-- Texto extraído --

>>>>>

Desde la infancia, su madre alimentó su pasión por el arte. Siempre llevaba consigo lápices y crayolas para su hija, entendiendo que el dibujo era su refugio emocional. «Mi mamá dice que desde que vio lo que hacía con los colores nunca dejó de comprármelos. Sabía que era algo que me hacía feliz», cuenta con una sonrisa.
Su vida es una mezcla de trazos y palabras. Cada dibujo cuenta una historia; cada composición, una emoción. Su talento no solo es admirado por quienes la rodean, sino que también se ha convertido en un ejemplo de que, incluso en medio del dolor, siempre hay una forma de expresarse y encontrar luz.
Durante su adolescencia, el arte se convirtió también en una fuente de ingresos. Vendía retratos, y fue entonces cuando conoció a miembros de la Policía Nacional. Dibujar a los familiares de los uniformados y recibir gratificaciones sembró en ella un profundo respeto por la Institución.
Gracias al apoyo de una docente, logró ingresar a la Escuela de Bellas Artes, pero las dificultades no tardaron en aparecer. Desde un atraco en el barrio Olaya Herrera hasta problemas de convivencia como pensionada, los obstáculos fueron constantes. En un acto de valentía, Rosaícela retrató a los ladrones que la asaltaron y presentó los dibujos a la policía, ayudando a identificarlos. Sin embargo, las tensiones y preocupaciones familiares la llevaron a abandonar los estudios y regresar a casa.

<<<<<

(Entradas del conjunto de datos)
>>>>>

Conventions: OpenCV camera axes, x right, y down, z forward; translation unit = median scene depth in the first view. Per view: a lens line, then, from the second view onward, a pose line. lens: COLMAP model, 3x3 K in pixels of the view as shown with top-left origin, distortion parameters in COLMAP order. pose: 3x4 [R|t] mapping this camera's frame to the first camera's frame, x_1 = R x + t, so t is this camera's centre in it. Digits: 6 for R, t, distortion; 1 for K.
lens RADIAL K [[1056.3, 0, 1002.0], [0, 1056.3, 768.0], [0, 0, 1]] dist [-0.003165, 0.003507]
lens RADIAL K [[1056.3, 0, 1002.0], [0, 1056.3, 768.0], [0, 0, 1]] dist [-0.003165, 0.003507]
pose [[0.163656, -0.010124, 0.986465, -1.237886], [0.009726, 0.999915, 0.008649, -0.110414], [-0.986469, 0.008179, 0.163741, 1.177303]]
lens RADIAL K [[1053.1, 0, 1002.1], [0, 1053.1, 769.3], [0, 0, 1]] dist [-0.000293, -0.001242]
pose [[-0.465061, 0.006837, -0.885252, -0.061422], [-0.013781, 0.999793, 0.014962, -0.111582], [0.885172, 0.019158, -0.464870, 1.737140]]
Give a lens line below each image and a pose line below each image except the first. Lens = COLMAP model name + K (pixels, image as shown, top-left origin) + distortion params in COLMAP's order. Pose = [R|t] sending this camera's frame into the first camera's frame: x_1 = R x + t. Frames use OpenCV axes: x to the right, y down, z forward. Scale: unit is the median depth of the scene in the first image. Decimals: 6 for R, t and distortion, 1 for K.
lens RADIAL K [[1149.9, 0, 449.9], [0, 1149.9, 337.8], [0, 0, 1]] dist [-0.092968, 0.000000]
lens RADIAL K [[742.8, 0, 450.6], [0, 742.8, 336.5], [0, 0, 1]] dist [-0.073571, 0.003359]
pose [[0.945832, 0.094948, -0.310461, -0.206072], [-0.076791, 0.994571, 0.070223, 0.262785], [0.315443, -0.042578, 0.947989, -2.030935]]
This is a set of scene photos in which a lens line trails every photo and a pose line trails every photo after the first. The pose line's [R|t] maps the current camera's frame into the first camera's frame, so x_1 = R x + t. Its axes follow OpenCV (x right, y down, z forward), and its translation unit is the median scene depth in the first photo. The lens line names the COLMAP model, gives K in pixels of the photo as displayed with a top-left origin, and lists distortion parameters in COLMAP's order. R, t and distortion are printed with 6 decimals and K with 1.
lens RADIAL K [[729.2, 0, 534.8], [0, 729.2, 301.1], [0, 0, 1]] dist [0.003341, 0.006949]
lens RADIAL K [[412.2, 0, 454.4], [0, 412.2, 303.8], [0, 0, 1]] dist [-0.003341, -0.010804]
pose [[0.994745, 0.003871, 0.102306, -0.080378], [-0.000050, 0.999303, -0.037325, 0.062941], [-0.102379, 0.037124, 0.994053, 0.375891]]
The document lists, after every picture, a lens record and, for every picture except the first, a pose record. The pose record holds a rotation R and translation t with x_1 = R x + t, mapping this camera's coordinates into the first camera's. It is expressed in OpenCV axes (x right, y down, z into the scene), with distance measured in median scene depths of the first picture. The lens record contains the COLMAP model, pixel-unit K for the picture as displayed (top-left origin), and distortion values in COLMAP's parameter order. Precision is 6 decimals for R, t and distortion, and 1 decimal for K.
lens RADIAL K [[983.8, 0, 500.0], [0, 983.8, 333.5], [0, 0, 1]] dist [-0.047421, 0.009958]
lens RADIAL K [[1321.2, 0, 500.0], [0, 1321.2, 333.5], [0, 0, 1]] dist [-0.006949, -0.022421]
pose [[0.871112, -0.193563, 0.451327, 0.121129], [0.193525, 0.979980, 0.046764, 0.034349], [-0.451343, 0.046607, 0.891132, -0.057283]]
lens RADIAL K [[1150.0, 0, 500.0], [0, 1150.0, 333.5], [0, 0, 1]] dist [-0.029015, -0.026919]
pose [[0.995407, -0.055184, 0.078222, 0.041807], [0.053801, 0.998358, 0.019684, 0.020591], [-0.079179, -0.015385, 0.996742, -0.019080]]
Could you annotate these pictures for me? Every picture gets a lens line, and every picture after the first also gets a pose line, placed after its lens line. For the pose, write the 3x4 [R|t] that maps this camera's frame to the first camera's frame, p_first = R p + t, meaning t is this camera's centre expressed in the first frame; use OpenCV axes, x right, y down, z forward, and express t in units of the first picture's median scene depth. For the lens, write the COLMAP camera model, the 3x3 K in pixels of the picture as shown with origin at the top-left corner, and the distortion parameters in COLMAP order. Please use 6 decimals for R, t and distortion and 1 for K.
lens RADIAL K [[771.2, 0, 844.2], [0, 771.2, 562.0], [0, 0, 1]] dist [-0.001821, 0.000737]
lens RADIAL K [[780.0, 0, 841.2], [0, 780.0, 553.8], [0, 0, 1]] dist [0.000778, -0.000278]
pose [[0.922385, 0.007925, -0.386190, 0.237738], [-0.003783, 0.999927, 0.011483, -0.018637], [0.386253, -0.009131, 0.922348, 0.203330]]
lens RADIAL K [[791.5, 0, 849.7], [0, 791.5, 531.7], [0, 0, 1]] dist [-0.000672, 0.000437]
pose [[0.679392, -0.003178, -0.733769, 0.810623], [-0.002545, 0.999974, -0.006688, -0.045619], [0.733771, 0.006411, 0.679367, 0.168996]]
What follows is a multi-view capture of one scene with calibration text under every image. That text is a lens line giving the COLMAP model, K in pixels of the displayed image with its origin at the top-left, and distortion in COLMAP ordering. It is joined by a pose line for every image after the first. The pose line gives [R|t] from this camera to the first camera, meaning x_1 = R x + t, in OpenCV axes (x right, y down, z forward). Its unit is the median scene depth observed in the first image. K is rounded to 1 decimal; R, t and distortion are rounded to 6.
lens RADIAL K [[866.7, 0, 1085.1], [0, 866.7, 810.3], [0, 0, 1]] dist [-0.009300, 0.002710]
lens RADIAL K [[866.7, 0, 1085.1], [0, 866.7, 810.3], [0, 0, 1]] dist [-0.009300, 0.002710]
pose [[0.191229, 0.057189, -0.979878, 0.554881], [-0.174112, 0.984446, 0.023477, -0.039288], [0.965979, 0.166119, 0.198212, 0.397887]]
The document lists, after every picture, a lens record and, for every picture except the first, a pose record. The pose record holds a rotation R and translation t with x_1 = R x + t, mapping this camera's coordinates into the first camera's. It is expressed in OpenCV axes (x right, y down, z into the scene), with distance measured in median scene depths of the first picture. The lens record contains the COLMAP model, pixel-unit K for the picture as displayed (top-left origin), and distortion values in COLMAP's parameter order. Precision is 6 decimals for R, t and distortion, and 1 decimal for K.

<<<<<

-- Sobre este ejercicio --
Según el texto, ¿gracias al apoyo de quién logró Rosaícela ingresar a la Escuela de Bellas Artes? El listado no guarda relación alguna con el texto.

-- Resultado de la tarea --
Gracias al apoyo de una docente.